SOURCE EXCERPT:
=======

Professor Paul Craig was educated at Worcester College, Oxford, where he subsequently became a Fellow and Tutor in law in 1976. He was appointed to a Readership in 1990, and then became an ad hominem Professor in 1996. He was appointed to an established chair in 1998, the Professorship in English law, which is held at St John's College Oxford. He was made an Honorary QC in 2000, and an Honorary Bencher of Gray's Inn in the same year. He has lectured at many other institutions across the world, including in North America, Europe, China and Australia. He is editor of the Clarendon Law series, co-editor of a monograph series on EU law in Context, and is on the editorial board of various law journals. He is also a delegate of Oxford University Press, and was the alternate UK member on the Venice Commission for Law and Democracy. His research interests include Constitutional Law, Administrative Law, Comparative Public Law and EU Law, and he has published widely in these areas.

Citations


Paul Craig, ‘The Independent Review of Administrative Law-The Panel Report’ (OxHRH Blog, 20 March 2021) <https://ohrh.law.ox.ac.uk/the-independent-review-of-administrative-law-the-panel-report/> [date of access].

=======

JOB 1: Summarize the Paul Craig profile in two sentences.
JOB 2: In the Paul Craig profile, revise the passage from "Paul Craig, ‘The" to "[date of access]." so that "Panel Report" becomes "Final Report".
The listing below was taken from a separate source.

Records:
=======

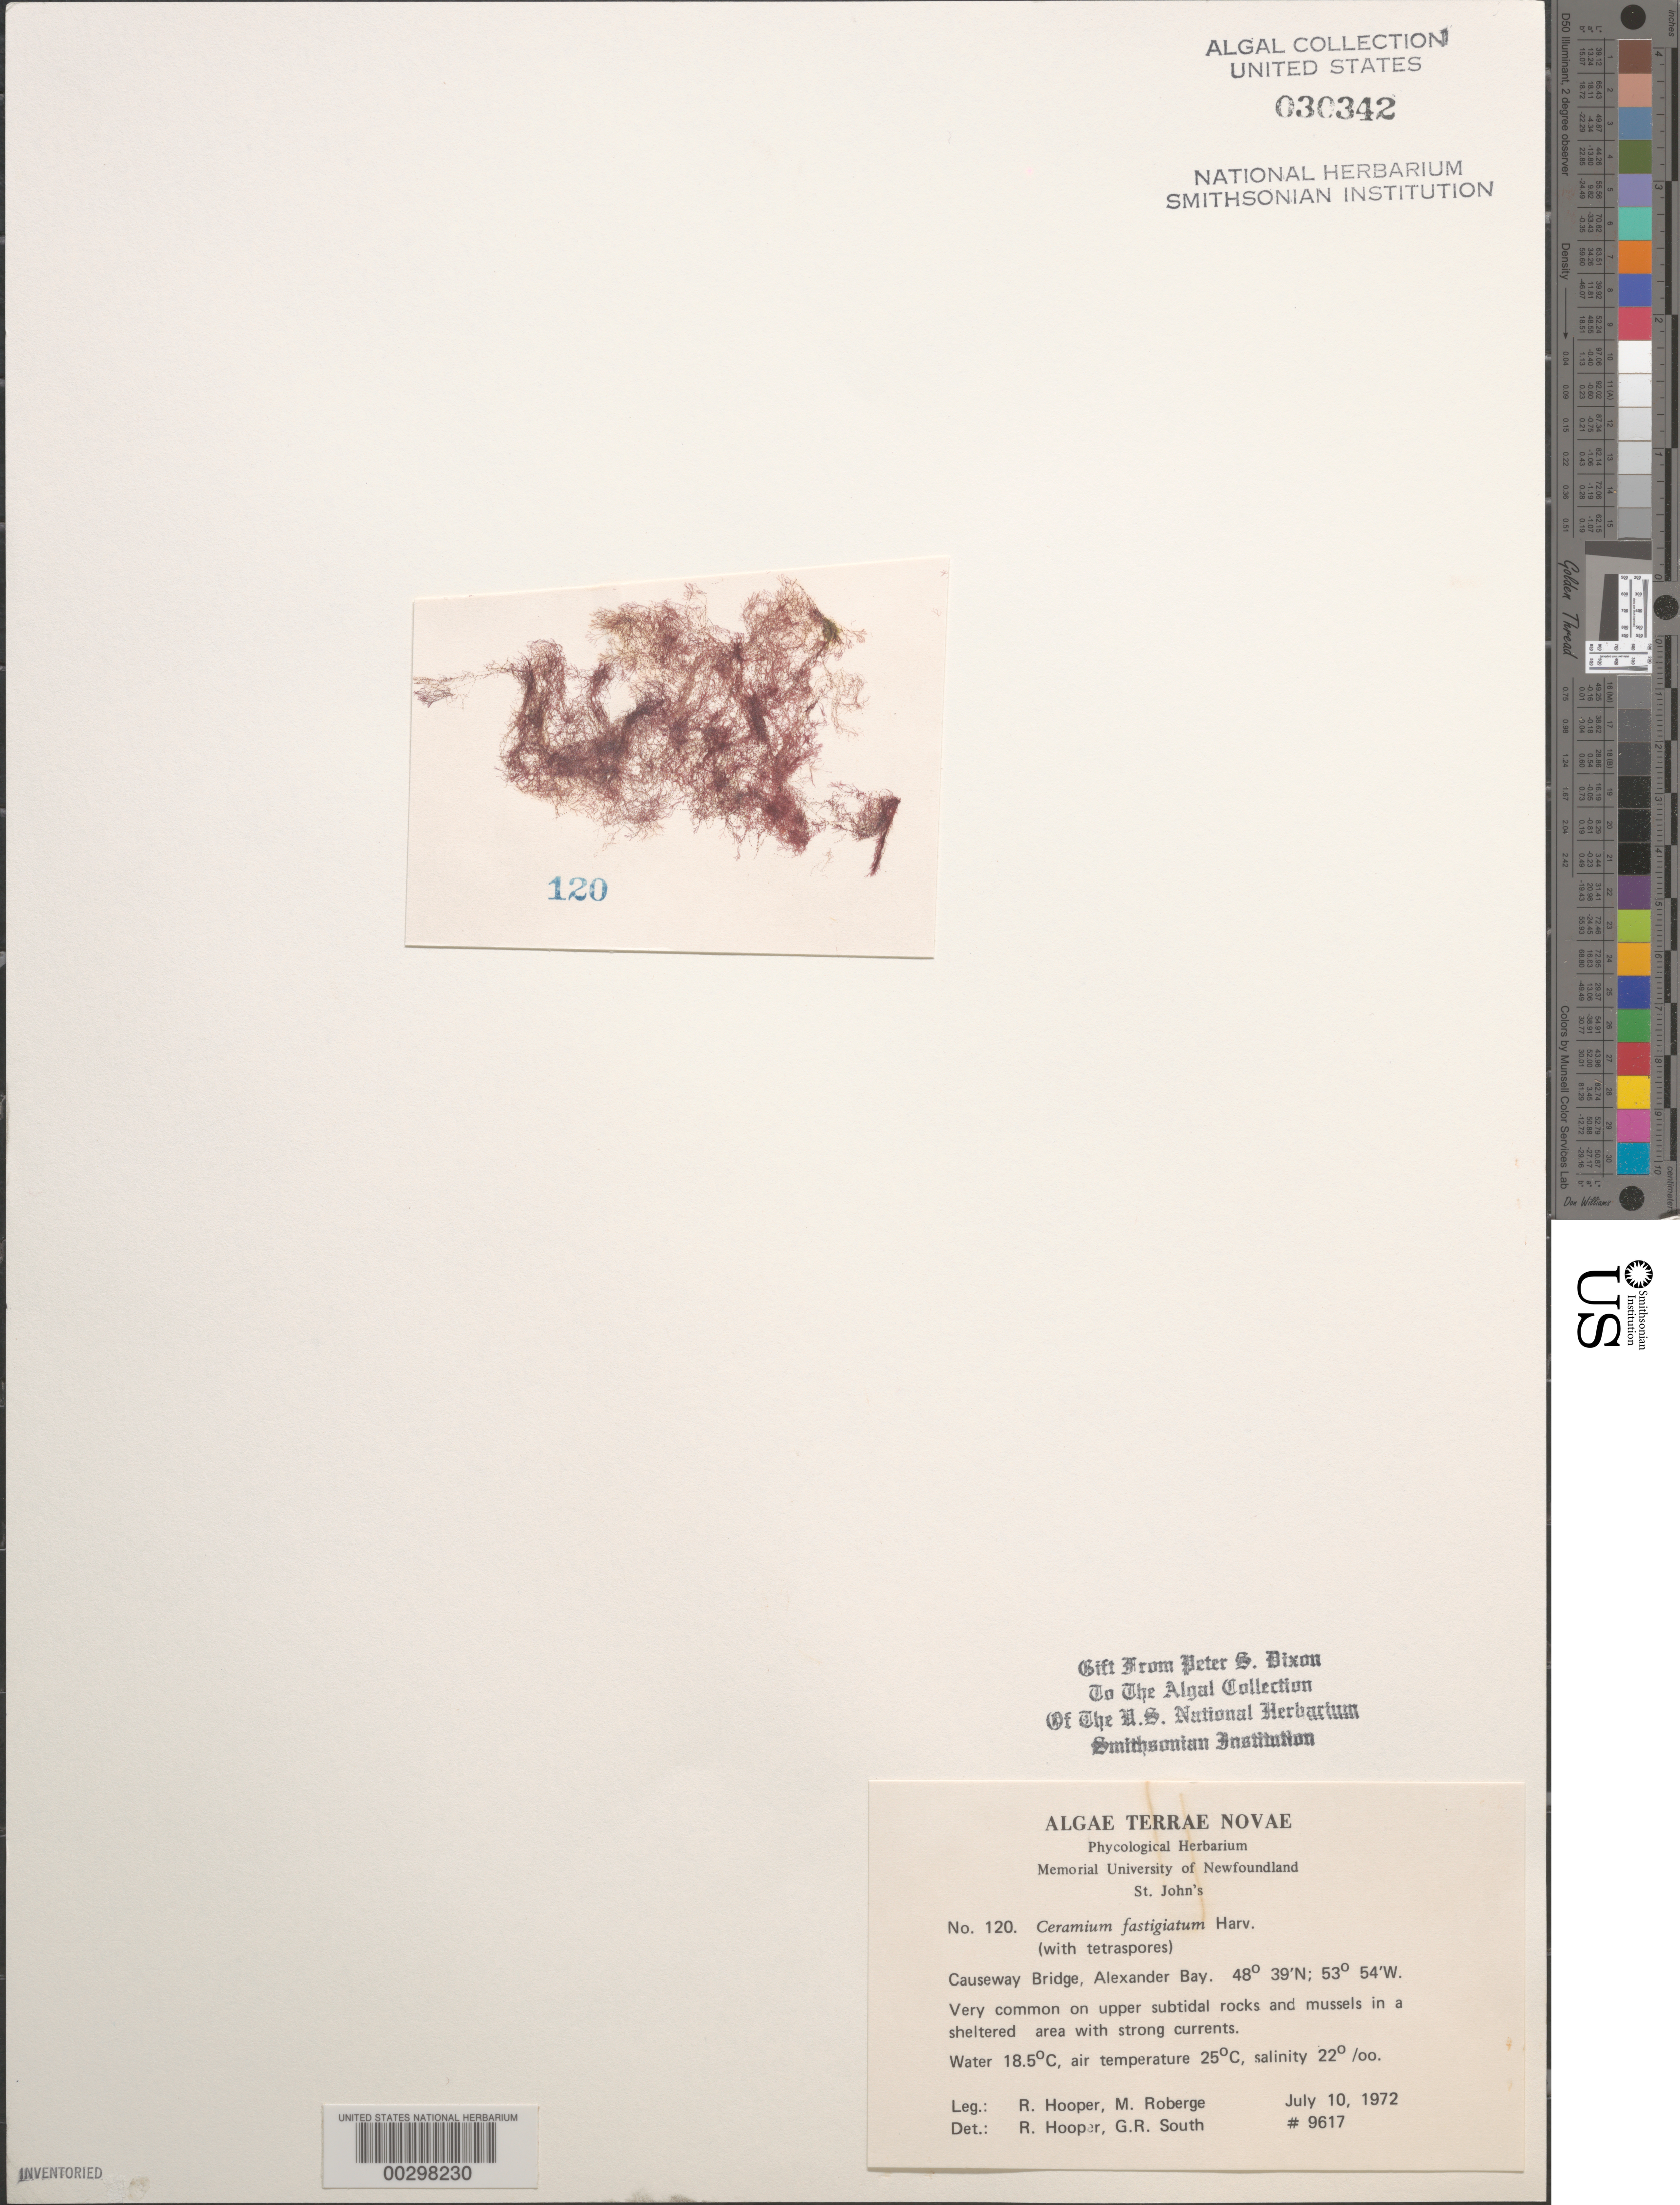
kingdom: Plantae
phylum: Rhodophyta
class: Florideophyceae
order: Ceramiales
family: Ceramiaceae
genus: Ceramium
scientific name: Ceramium fastigiatum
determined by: Hooper, R. G.; South, G. R.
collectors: R. G. Hooper & M. Roberge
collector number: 9617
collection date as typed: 10 Jul 1972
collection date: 1972-07-10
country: Canada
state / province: Newfoundland and Labrador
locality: Causeway bridge, Alexander Bay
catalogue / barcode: US 30342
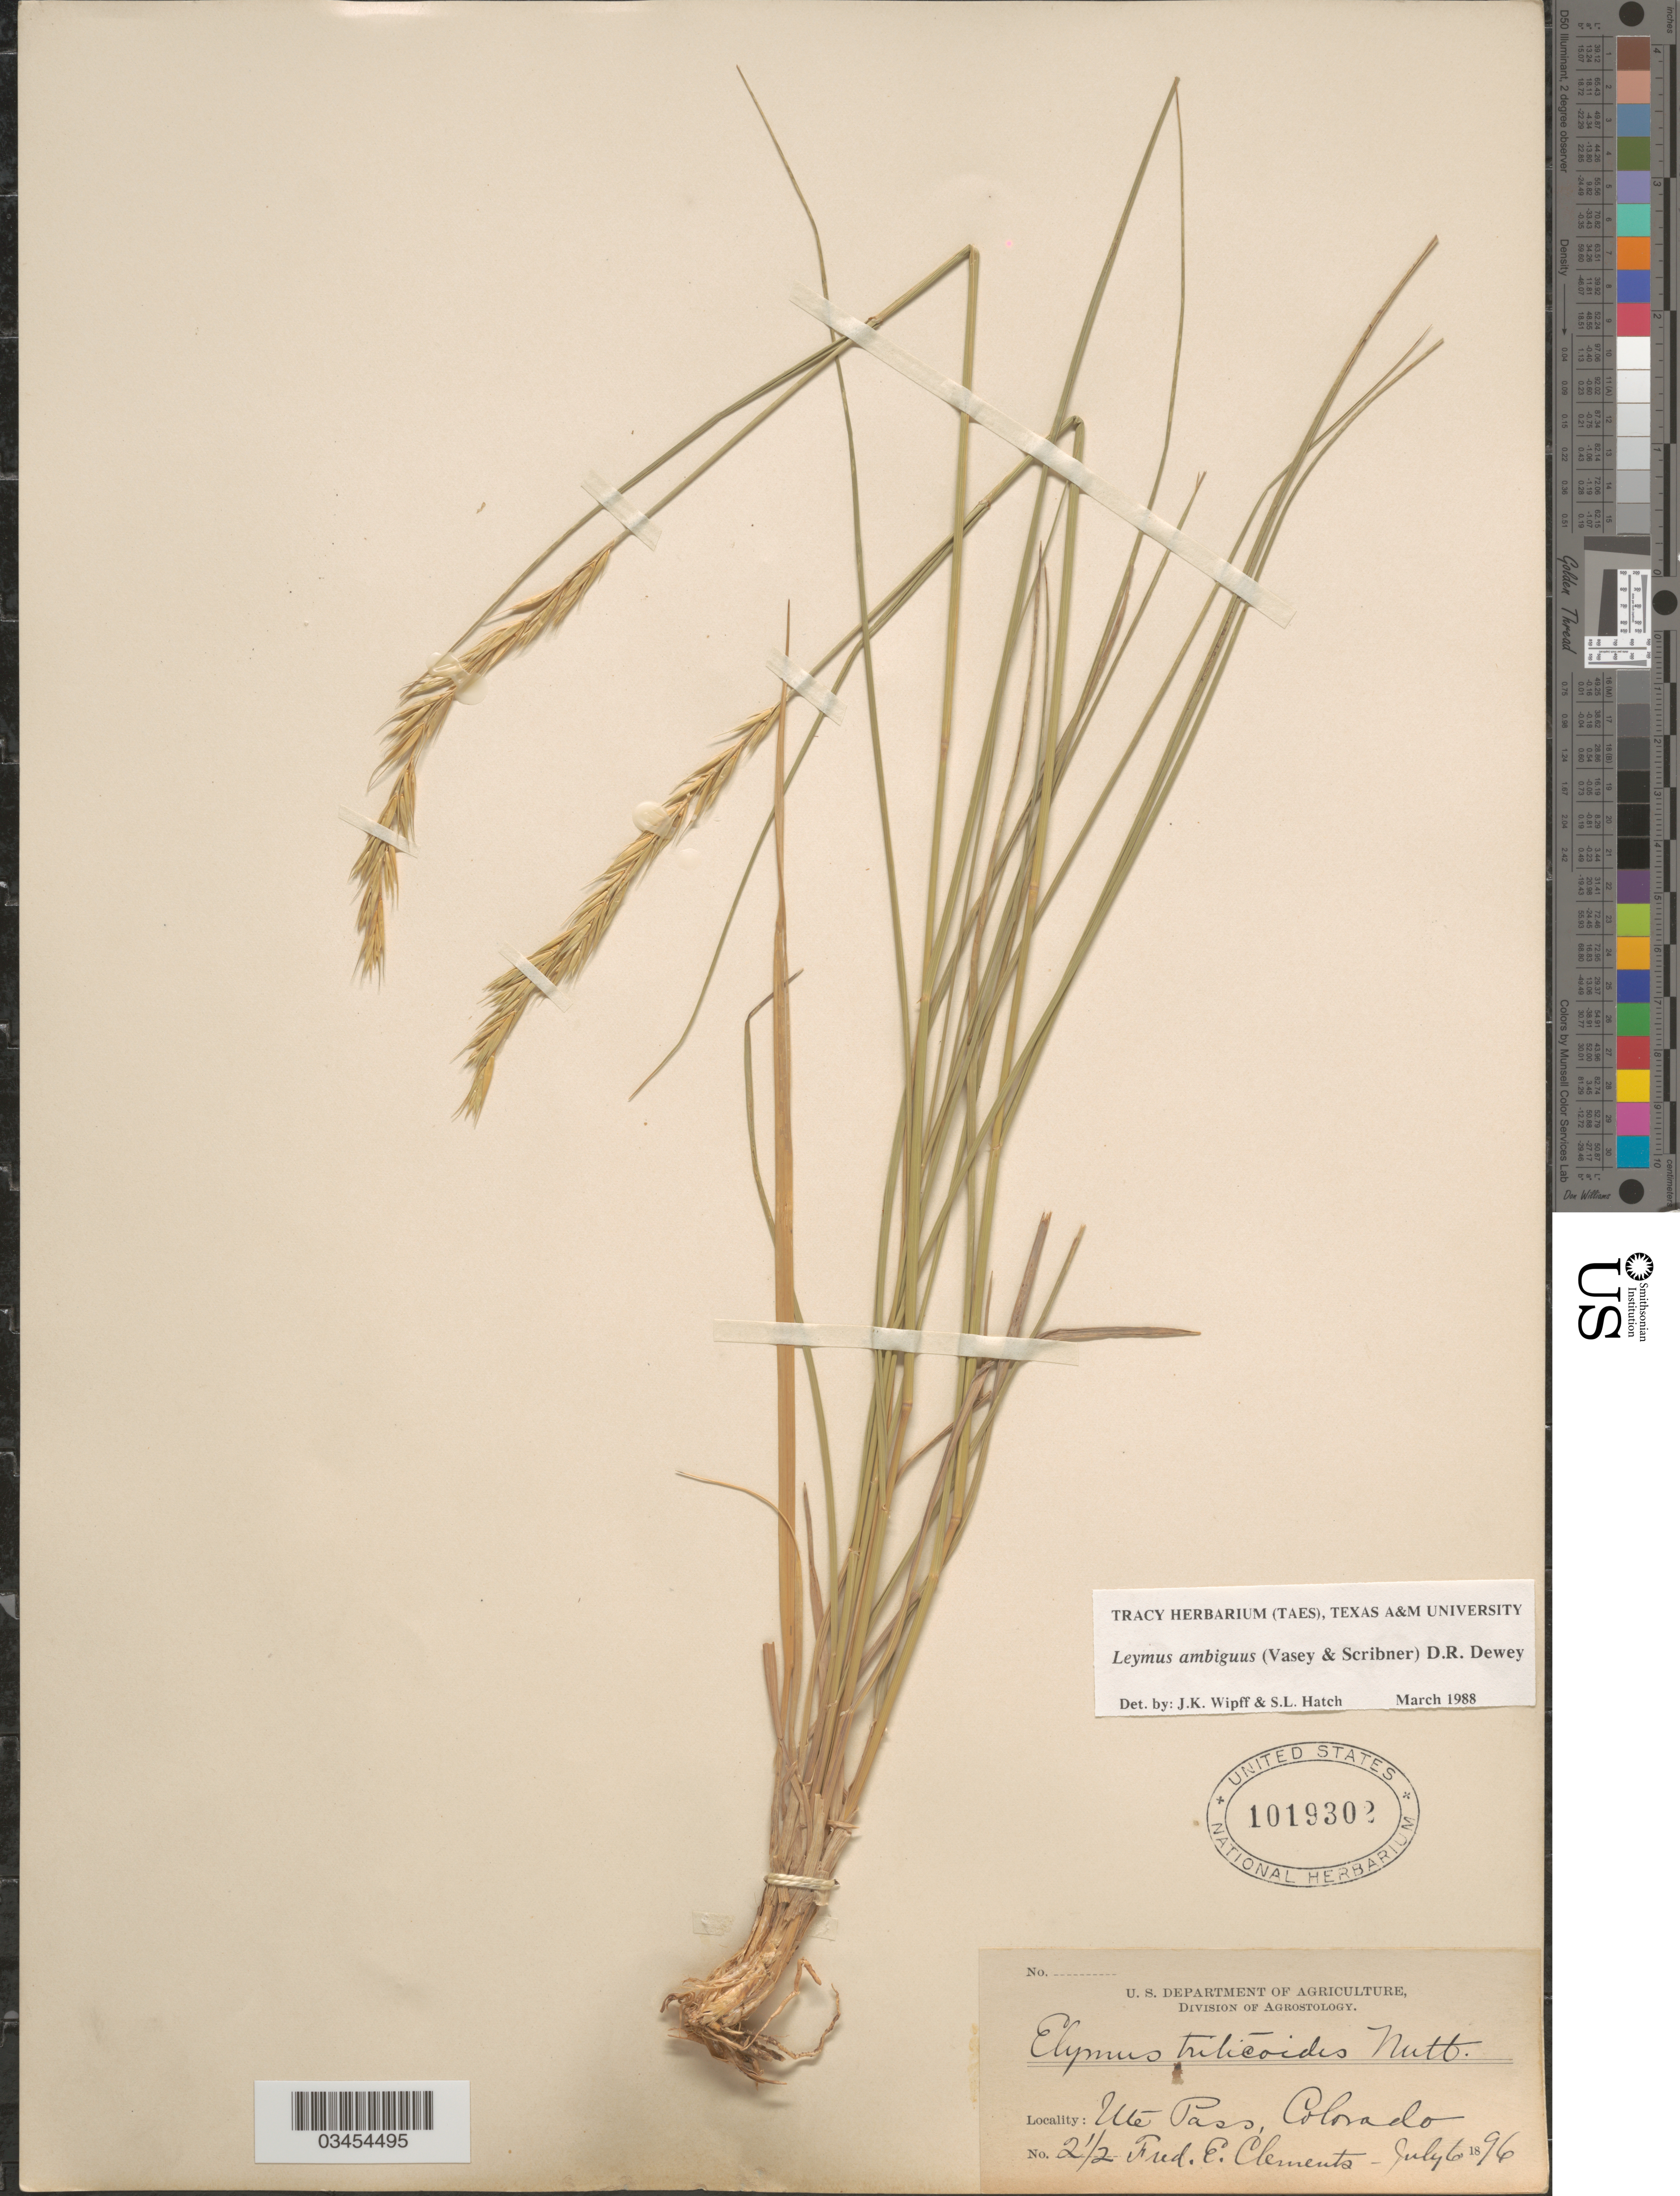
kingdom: Plantae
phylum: Tracheophyta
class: Liliopsida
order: Poales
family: Poaceae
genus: Leymus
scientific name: Leymus ambiguus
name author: (Vasey & Scribn.) Dewey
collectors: F. E. Clements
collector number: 2½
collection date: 1896-07-06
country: United States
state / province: Colorado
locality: Ute Pass.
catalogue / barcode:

=======

EXERCISE RESULT 1: Paul Craig was educated at Worcester College, Oxford, became a Fellow and Tutor in law there in 1976, and in 1998 was appointed to the Professorship in English law, held at St John's College Oxford. He edits the Clarendon Law series, has lectured at institutions around the world, and has published widely in his research areas of Constitutional Law, Administrative Law, Comparative Public Law and EU Law.

EXERCISE RESULT 2:
Paul Craig, ‘The Independent Review of Administrative Law-The Final Report’ (OxHRH Blog, 20 March 2021) <https://ohrh.law.ox.ac.uk/the-independent-review-of-administrative-law-the-panel-report/> [date of access].